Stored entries
========================================

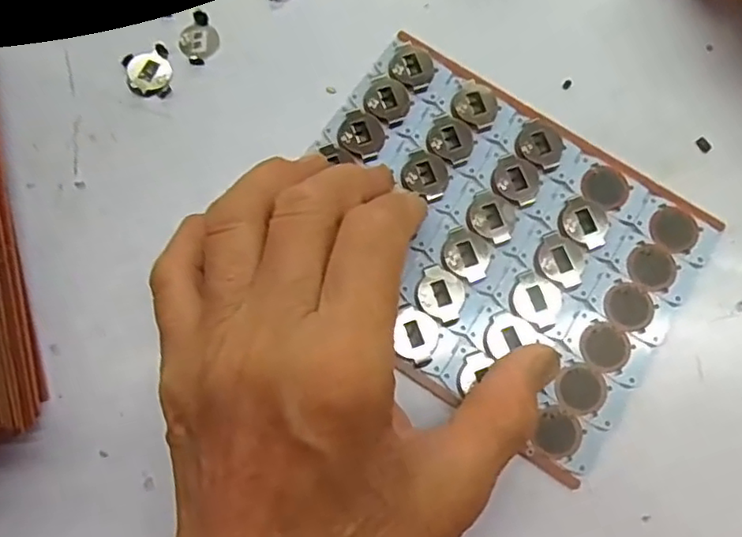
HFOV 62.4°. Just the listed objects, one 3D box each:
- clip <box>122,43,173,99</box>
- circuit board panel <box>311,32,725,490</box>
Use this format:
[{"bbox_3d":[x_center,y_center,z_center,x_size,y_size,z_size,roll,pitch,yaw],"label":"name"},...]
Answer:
[{"bbox_3d":[-0.089,-0.079,0.246,0.018,0.004,0.021,-16,78,-4],"label":"clip"},{"bbox_3d":[0.042,-0.013,0.233,0.143,0.006,0.113,35,79,7],"label":"circuit board panel"}]

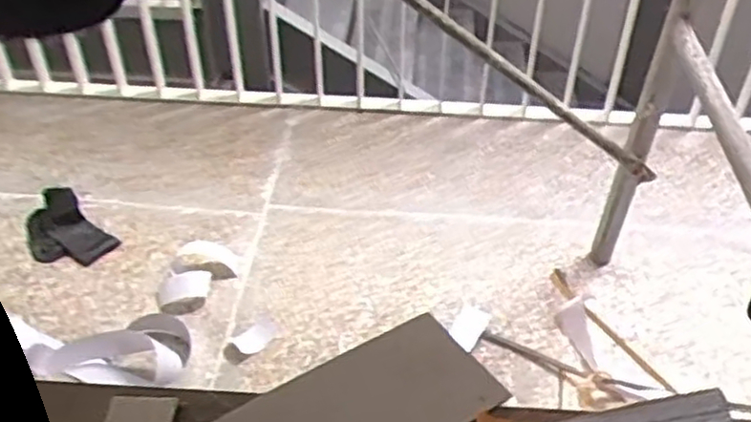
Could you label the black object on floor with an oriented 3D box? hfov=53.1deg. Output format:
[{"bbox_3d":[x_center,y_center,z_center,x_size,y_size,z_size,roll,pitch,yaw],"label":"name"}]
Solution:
[{"bbox_3d":[-0.628,0.036,1.504,0.135,0.033,0.227,-33,50,-28],"label":"black object on floor"}]

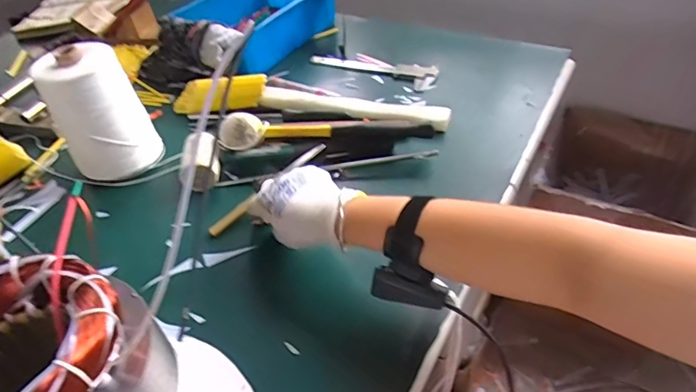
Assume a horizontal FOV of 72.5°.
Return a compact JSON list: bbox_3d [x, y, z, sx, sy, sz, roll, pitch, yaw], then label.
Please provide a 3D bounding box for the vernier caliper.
[{"bbox_3d":[0.044,-0.230,0.830,0.223,0.013,0.060,23,51,27],"label":"vernier caliper"}]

========================================

• Problem requirements:
Every entry above is to be set down exactly; the pictures are to be left out.

• Answer to the exercise:
HFOV 62.4°. Just the listed objects, one 3D box each:
- clip <box>122,43,173,99</box>
- circuit board panel <box>311,32,725,490</box>
Use this format:
[{"bbox_3d":[x_center,y_center,z_center,x_size,y_size,z_size,roll,pitch,yaw],"label":"name"},...]
Answer:
[{"bbox_3d":[-0.089,-0.079,0.246,0.018,0.004,0.021,-16,78,-4],"label":"clip"},{"bbox_3d":[0.042,-0.013,0.233,0.143,0.006,0.113,35,79,7],"label":"circuit board panel"}]

Could you label the black object on floor with an oriented 3D box? hfov=53.1deg. Output format:
[{"bbox_3d":[x_center,y_center,z_center,x_size,y_size,z_size,roll,pitch,yaw],"label":"name"}]
Solution:
[{"bbox_3d":[-0.628,0.036,1.504,0.135,0.033,0.227,-33,50,-28],"label":"black object on floor"}]

Assume a horizontal FOV of 72.5°.
Return a compact JSON list: bbox_3d [x, y, z, sx, sy, sz, roll, pitch, yaw], then label.
Please provide a 3D bounding box for the vernier caliper.
[{"bbox_3d":[0.044,-0.230,0.830,0.223,0.013,0.060,23,51,27],"label":"vernier caliper"}]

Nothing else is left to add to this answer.